Key Terms: Forest Wisdom
Goal: After this lesson you can define the core vocabulary from Episode 5 across all four lenses. Subject: Vocabulary | Run time: about 5 minutes
Your word bank for the Forest Wisdom episode. Read it quick, out loud if you can. The full glossary lives in the course Resources.
Geography
Ilex guayusa (EYE-lex gwy-YOO-sah). The guayusa holly tree, an Amazon plant brewed into a pre-dawn tea (Lewis et al., 2003).
Kola nut. The seed of the Cola nitida and Cola acuminata trees of the West African rainforest, chewed and central to ceremony (Pendergrast, 2013).
Obligate understory species. A plant that must grow beneath a forest canopy and cannot survive in the open (Lewis et al., 2003).
Ecosystem services. The economic benefits an intact ecosystem provides, such as carbon storage, humidity, and rainfall recycling (Lewis et al., 2003).
Agroforestry (AG-roh-FOR-uh-stree). Multi-species forest farming, a forest garden, the opposite of a single-crop plantation.
Social Studies
Wayus Aramu (WY-oos ah-RAH-moo). The Achuar pre-dawn guayusa ceremony, a community institution for over a thousand years (Lewis et al., 2003).
Reciprocity economy. An economic system based on mutual exchange and long-term relationships rather than cash (Pendergrast, 2013).
Biopiracy (BY-oh-PY-ruh-see). Commercializing traditional knowledge without consent or compensation for the originating community (Pendergrast, 2013).
FPIC. Free, Prior, and Informed Consent, the standard for engaging Indigenous communities (United Nations, 2007).
Knowledge sovereignty. A community's right to control how its traditional knowledge is used and shared (World Intellectual Property Organization, 2024).
Economics
Social capital. The non-monetary value created by trust, reciprocity, and community bonds (Pendergrast, 2013).
Benefit-sharing. Economic arrangements that ensure originating communities profit, with consent and attribution required (World Intellectual Property Organization, 2024).
Value-added processing. Transforming raw material into a finished product to capture the margin that raw export removes.
Gift economy. An economic system based on giving rather than market exchange, like sharing guayusa within a family.
Nagoya Protocol (nah-GOH-yah). A 2010 international agreement on benefit-sharing for genetic resources and traditional knowledge (United Nations, 2007).
English Language Arts
Framework rejection. A rhetorical move that dissolves an opposing framework's categories rather than arguing inside it, as in "wayusa is relationship" (Gualinga, 2019).
Proverbial compression. Packing maximum meaning into minimum words, as Akan proverbs do (Akan oral tradition).

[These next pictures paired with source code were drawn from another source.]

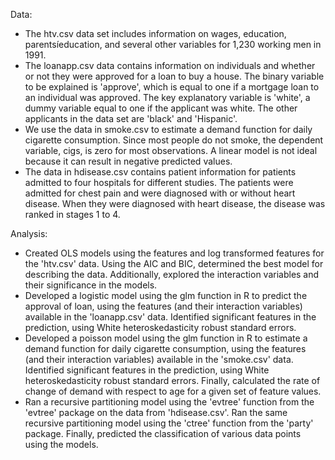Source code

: Data:
- The htv.csv data set includes information on wages, education, parentsíeducation, and several other variables
for 1,230 working men in 1991.
- The loanapp.csv data contains information on individuals and whether or not they were approved for a loan to buy a house. The binary variable to be explained is 'approve', which is equal to one if a mortgage loan to an individual was approved. The key explanatory variable is 'white', a dummy variable equal to one if the applicant was white. The other applicants in the data set are 'black' and 'Hispanic'.
- We use the data in smoke.csv to estimate a demand function for daily cigarette consumption. Since most people do not smoke, the dependent variable, cigs, is zero for most observations. A linear model is not ideal because it can result in negative predicted values.
- The data in hdisease.csv contains patient information for patients admitted to four hospitals for different studies. The patients were admitted for chest pain and were diagnosed with or without heart disease. When they were diagnosed with heart disease, the disease was ranked in stages 1 to 4.


Analysis:
- Created OLS models using the features and log transformed features for the 'htv.csv' data. Using the AIC and BIC, determined the best model for describing the data. Additionally, explored the interaction variables and their significance in the models.
- Developed a logistic model using the glm function in R to predict the approval of loan, using the features (and their interaction variables) available in the 'loanapp.csv' data. Identified significant features in the prediction, using White heteroskedasticity robust standard errors. 
- Developed a poisson model using the glm function in R to estimate a demand function for daily cigarette consumption, using the features (and their interaction variables) available in the 'smoke.csv' data. Identified significant features in the prediction, using White heteroskedasticity robust standard errors. Finally, calculated the rate of change of demand with respect to age for a given set of feature values.
- Ran a recursive partitioning model using the 'evtree' function from the 'evtree' package on the data from 'hdisease.csv'. Ran the same recursive partitioning model using the 'ctree' function from the 'party' package. Finally, predicted the classification of various data points using the models.
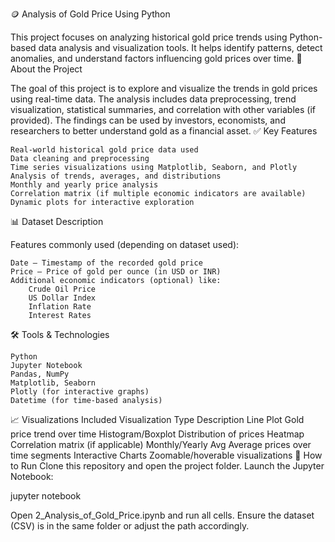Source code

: 🪙 Analysis of Gold Price Using Python

This project focuses on analyzing historical gold price trends using Python-based data analysis and visualization tools. It helps identify patterns, detect anomalies, and understand factors influencing gold prices over time.
📌 About the Project

The goal of this project is to explore and visualize the trends in gold prices using real-time data. The analysis includes data preprocessing, trend visualization, statistical summaries, and correlation with other variables (if provided). The findings can be used by investors, economists, and researchers to better understand gold as a financial asset.
✅ Key Features

    Real-world historical gold price data used
    Data cleaning and preprocessing
    Time series visualizations using Matplotlib, Seaborn, and Plotly
    Analysis of trends, averages, and distributions
    Monthly and yearly price analysis
    Correlation matrix (if multiple economic indicators are available)
    Dynamic plots for interactive exploration

📊 Dataset Description

Features commonly used (depending on dataset used):

    Date – Timestamp of the recorded gold price
    Price – Price of gold per ounce (in USD or INR)
    Additional economic indicators (optional) like:
        Crude Oil Price
        US Dollar Index
        Inflation Rate
        Interest Rates

🛠️ Tools & Technologies

    Python
    Jupyter Notebook
    Pandas, NumPy
    Matplotlib, Seaborn
    Plotly (for interactive graphs)
    Datetime (for time-based analysis)

📈 Visualizations Included
Visualization Type 	Description
Line Plot 	Gold price trend over time
Histogram/Boxplot 	Distribution of prices
Heatmap 	Correlation matrix (if applicable)
Monthly/Yearly Avg 	Average prices over time segments
Interactive Charts 	Zoomable/hoverable visualizations
🚀 How to Run
Clone this repository and open the project folder.
Launch the Jupyter Notebook:

jupyter notebook

Open 2_Analysis_of_Gold_Price.ipynb and run all cells.
Ensure the dataset (CSV) is in the same folder or adjust the path accordingly.

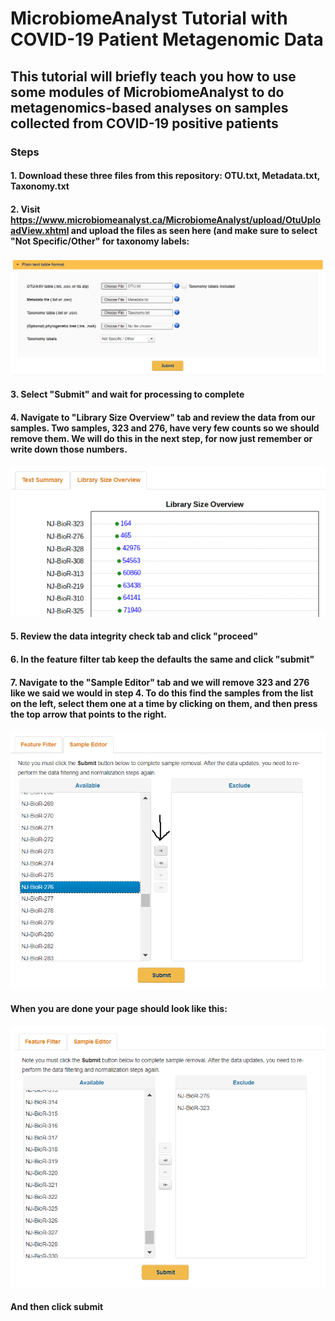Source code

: # MicrobiomeAnalyst Tutorial with COVID-19 Patient Metagenomic Data
## This tutorial will briefly teach you how to use some modules of MicrobiomeAnalyst to do metagenomics-based analyses on samples collected from COVID-19 positive patients
### Steps
#### 1. Download these three files from this repository: OTU.txt, Metadata.txt, Taxonomy.txt
#### 2. Visit https://www.microbiomeanalyst.ca/MicrobiomeAnalyst/upload/OtuUploadView.xhtml and upload the files as seen here (and make sure to select "Not Specific/Other" for taxonomy labels:
![Text File inputs](images/MA1.PNG)
#### 3. Select "Submit" and wait for processing to complete
#### 4. Navigate to "Library Size Overview" tab and review the data from our samples. Two samples, 323 and 276, have very few counts so we should remove them. We will do this in the next step, for now just remember or write down those numbers.
![Library Size Overview](images/MA2.PNG)
#### 5. Review the data integrity check tab and click "proceed"
#### 6. In the feature filter tab keep the defaults the same and click "submit"
#### 7. Navigate to the "Sample Editor" tab and we will remove 323 and 276 like we said we would in step 4. To do this find the samples from the list on the left, select them one at a time by clicking on them, and then press the top arrow that points to the right.
![Sample Editor](images/MA3.PNG)
#### When you are done your page should look like this:
![Sample Editor Done](images/MA4.PNG)
#### And then click submit
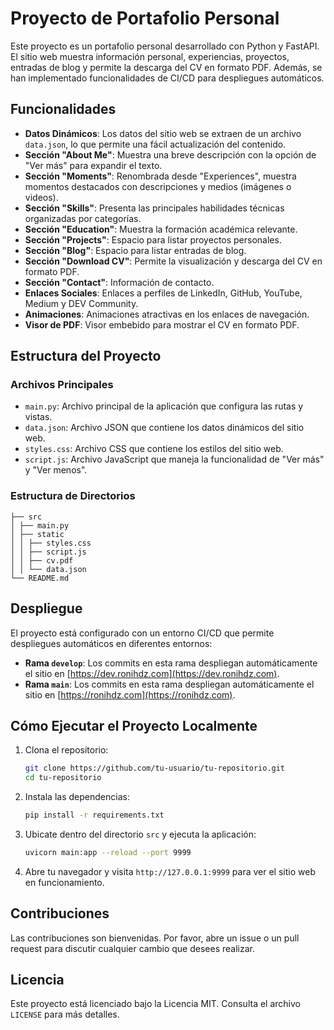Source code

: # Proyecto de Portafolio Personal

Este proyecto es un portafolio personal desarrollado con Python y FastAPI. El sitio web muestra información personal, experiencias, proyectos, entradas de blog y permite la descarga del CV en formato PDF. Además, se han implementado funcionalidades de CI/CD para despliegues automáticos.

## Funcionalidades

- **Datos Dinámicos**: Los datos del sitio web se extraen de un archivo `data.json`, lo que permite una fácil actualización del contenido.
- **Sección "About Me"**: Muestra una breve descripción con la opción de "Ver más" para expandir el texto.
- **Sección "Moments"**: Renombrada desde "Experiences", muestra momentos destacados con descripciones y medios (imágenes o videos).
- **Sección "Skills"**: Presenta las principales habilidades técnicas organizadas por categorías.
- **Sección "Education"**: Muestra la formación académica relevante.
- **Sección "Projects"**: Espacio para listar proyectos personales.
- **Sección "Blog"**: Espacio para listar entradas de blog.
- **Sección "Download CV"**: Permite la visualización y descarga del CV en formato PDF.
- **Sección "Contact"**: Información de contacto.
- **Enlaces Sociales**: Enlaces a perfiles de LinkedIn, GitHub, YouTube, Medium y DEV Community.
- **Animaciones**: Animaciones atractivas en los enlaces de navegación.
- **Visor de PDF**: Visor embebido para mostrar el CV en formato PDF.

## Estructura del Proyecto

### Archivos Principales

- `main.py`: Archivo principal de la aplicación que configura las rutas y vistas.
- `data.json`: Archivo JSON que contiene los datos dinámicos del sitio web.
- `styles.css`: Archivo CSS que contiene los estilos del sitio web.
- `script.js`: Archivo JavaScript que maneja la funcionalidad de "Ver más" y "Ver menos".

### Estructura de Directorios

```
├── src
│ ├── main.py
│ ├── static
│ │ ├── styles.css
│ │ ├── script.js
│ │ ├── cv.pdf
│ │ └── data.json
└── README.md
```


## Despliegue

El proyecto está configurado con un entorno CI/CD que permite despliegues automáticos en diferentes entornos:

- **Rama `develop`**: Los commits en esta rama despliegan automáticamente el sitio en [https://dev.ronihdz.com](https://dev.ronihdz.com).
- **Rama `main`**: Los commits en esta rama despliegan automáticamente el sitio en [https://ronihdz.com](https://ronihdz.com).

## Cómo Ejecutar el Proyecto Localmente

1. Clona el repositorio:
    ```bash
    git clone https://github.com/tu-usuario/tu-repositorio.git
    cd tu-repositorio
    ```

2. Instala las dependencias:
    ```bash
    pip install -r requirements.txt
    ```

3. Ubicate dentro del directorio `src` y ejecuta la aplicación:
    ```bash
    uvicorn main:app --reload --port 9999
    ```

4. Abre tu navegador y visita `http://127.0.0.1:9999` para ver el sitio web en funcionamiento.

## Contribuciones

Las contribuciones son bienvenidas. Por favor, abre un issue o un pull request para discutir cualquier cambio que desees realizar.

## Licencia

Este proyecto está licenciado bajo la Licencia MIT. Consulta el archivo `LICENSE` para más detalles.
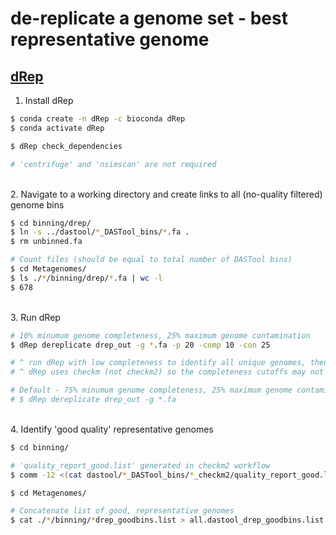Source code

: # de-replicate a genome set - best representative genome

## [dRep](https://github.com/MrOlm/drep)

1. Install dRep

```bash
$ conda create -n dRep -c bioconda dRep
$ conda activate dRep

$ dRep check_dependencies

# 'centrifuge' and 'nsimscan' are not required
```

\
2. Navigate to a working directory and create links to all (no-quality filtered) genome bins

```bash
$ cd binning/drep/
$ ln -s ../dastool/*_DASTool_bins/*.fa .
$ rm unbinned.fa

# Count files (should be equal to total number of DASTool bins)
$ cd Metagenomes/
$ ls ./*/binning/drep/*.fa | wc -l
$ 678
```

\
3. Run dRep 

```bash
# 10% minumum genome completeness, 25% maximum genome contamination
$ dRep dereplicate drep_out -g *.fa -p 20 -comp 10 -con 25

# ^ run dRep with low completeness to identify all unique genomes, then filter by completeness and contamination to identify good quality bins.
# ^ dRep uses checkm (not checkm2) so the completeness cutoffs may not capture diversity of minimal-genomes CPR and DPANN

# Default - 75% minumum genome completeness, 25% maximum genome contamination
# $ dRep dereplicate drep_out -g *.fa
```


\
4. Identify 'good quality' representative genomes

```bash
$ cd binning/

# 'quality_report_good.list' generated in checkm2 workflow
$ comm -12 <(cat dastool/*_DASTool_bins/*_checkm2/quality_report_good.list | sort) <(find drep/drep_out/dereplicated_genomes/ -name "*.fa" -exec basename {} \; | sort) > dastool_drep_goodbins.list

$ cd Metagenomes/

# Concatenate list of good, representative genomes
$ cat ./*/binning/*drep_goodbins.list > all.dastool_drep_goodbins.list
```

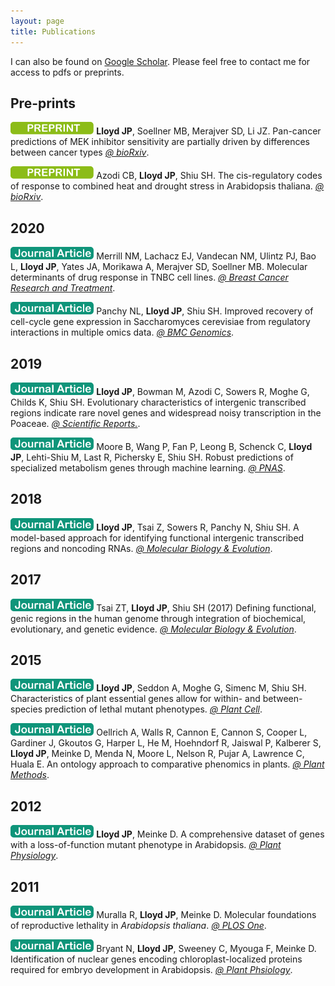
 ```yaml
---
layout: page
title: Publications
---
```


I can also be found on [Google Scholar](https://scholar.google.com/citations?user=ErT47b4AAAAJ&hl=en). Please feel free to contact me for access to pdfs or preprints. 

## Pre-prints

<img src="/assets/img/preprint.png" height="20px"> **Lloyd JP**, Soellner MB, Merajver SD, Li JZ. Pan-cancer predictions of MEK inhibitor sensitivity are partially driven by differences between cancer types [*@ bioRxiv*](https://www.biorxiv.org/content/10.1101/800193v3).

<img src="/assets/img/preprint.png" height="20px"> Azodi CB, **Lloyd JP**, Shiu SH. The cis-regulatory codes of response to combined heat and drought stress in Arabidopsis thaliana. [*@ bioRxiv*](https://www.biorxiv.org/content/10.1101/2020.02.28.969261v1).


## 2020

<img src="/assets/img/journal-article.png" height="20px"> Merrill NM, Lachacz EJ, Vandecan NM, Ulintz PJ, Bao L, **Lloyd JP**, Yates JA, Morikawa A, Merajver SD, Soellner MB. Molecular determinants of drug response in TNBC cell lines. [*@ Breast Cancer Research and Treatment*](https://link.springer.com/article/10.1007/s10549-019-05473-9).

<img src="/assets/img/journal-article.png" height="20px"> Panchy NL, **Lloyd JP**, Shiu SH. Improved recovery of cell-cycle gene expression in Saccharomyces cerevisiae from regulatory interactions in multiple omics data. [*@ BMC Genomics*](https://bmcgenomics.biomedcentral.com/articles/10.1186/s12864-020-6554-8).


## 2019

<img src="/assets/img/journal-article.png" height="20px"> **Lloyd JP**, Bowman M, Azodi C, Sowers R, Moghe G, Childs K, Shiu SH. Evolutionary characteristics of intergenic transcribed regions indicate rare novel genes and widespread noisy transcription in the Poaceae. [*@ Scientific Reports.*](https://www.nature.com/articles/s41598-019-47797-y).

<img src="/assets/img/journal-article.png" height="20px"> Moore B, Wang P, Fan P, Leong B, Schenck C, **Lloyd JP**, Lehti-Shiu M, Last R, Pichersky E, Shiu SH. Robust predictions of specialized metabolism genes through machine learning. [*@ PNAS*](https://www.pnas.org/content/116/6/2344.short).

## 2018

<img src="/assets/img/journal-article.png" height="20px"> **Lloyd JP**, Tsai Z, Sowers R, Panchy N, Shiu SH. A model-based approach for identifying functional intergenic transcribed regions and noncoding RNAs. [*@ Molecular Biology & Evolution*](https://academic.oup.com/mbe/article/35/6/1422/4938759).

## 2017

<img src="/assets/img/journal-article.png" height="20px"> Tsai ZT, **Lloyd JP**, Shiu SH  (2017) Defining functional, genic regions in the human genome through integration of biochemical, evolutionary, and genetic evidence. [*@ Molecular Biology & Evolution*](https://academic.oup.com/mbe/article/34/7/1788/3111269).


## 2015

<img src="/assets/img/journal-article.png" height="20px"> **Lloyd JP**, Seddon A, Moghe G, Simenc M, Shiu SH. Characteristics of plant essential genes allow for within- and between-species prediction of lethal mutant phenotypes. [*@ Plant Cell*](http://www.plantcell.org/content/27/8/2133).

<img src="/assets/img/journal-article.png" height="20px"> Oellrich A, Walls R, Cannon E, Cannon S, Cooper L, Gardiner J, Gkoutos G, Harper L, He M, Hoehndorf R, Jaiswal P, Kalberer S, **Lloyd JP**, Meinke D, Menda N, Moore L, Nelson R, Pujar A, Lawrence C, Huala E. An ontology approach to comparative phenomics in plants. [*@ Plant Methods*](https://plantmethods.biomedcentral.com/articles/10.1186/s13007-015-0053-y).

## 2012

<img src="/assets/img/journal-article.png" height="20px"> **Lloyd JP**, Meinke D. A comprehensive dataset of genes with a loss-of-function mutant phenotype in Arabidopsis. [*@ Plant Physiology*](http://www.plantphysiol.org/content/158/3/1115.full).

## 2011

<img src="/assets/img/journal-article.png" height="20px"> Muralla R, **Lloyd JP**, Meinke D. Molecular foundations of reproductive lethality in *Arabidopsis thaliana*. [*@ PLOS One*](https://journals.plos.org/plosone/article?id=10.1371/journal.pone.0028398).

<img src="/assets/img/journal-article.png" height="20px"> Bryant N, **Lloyd JP**, Sweeney C, Myouga F, Meinke D. Identification of nuclear genes encoding chloroplast-localized proteins required for embryo development in Arabidopsis. [*@ Plant Phsiology*](http://www.plantphysiol.org/content/155/4/1678.full).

Contrast and diminishment. A technique that shrinks something by setting it against a greater thing, as Aidoo does to Coca-Cola (Aidoo, 1988).
Triple negation. Repeating "cannot" to insist a tradition resists being turned into a product (Aidoo, 1988).
Sources
- Aidoo, A. A. (1988). Our sister killjoy. Longman.
- Gualinga, P. (2019). Statements on traditional knowledge and plant medicine.
- Lewis, W. H., Kennelly, E. J., Bass, G. N., Wedner, H. J., Elvin-Lewis, M. P., & Fast, D. M. (2003). Ritualistic use of the holly Ilex guayusa by Amazonian Jivaro Indians. Journal of Ethnopharmacology, 33(1-2), 25-30.
- Pendergrast, M. (2013). For God, country, and Coca-Cola: The definitive history of the great American soft drink (3rd ed.). Basic Books.
- United Nations. (2007). United Nations Declaration on the Rights of Indigenous Peoples. UN General Assembly.
- World Intellectual Property Organization. (2024). WIPO Treaty on Intellectual Property, Genetic Resources and Associated Traditional Knowledge. WIPO Diplomatic Conference, Geneva.
- Akan oral tradition (proverbs as commonly recorded).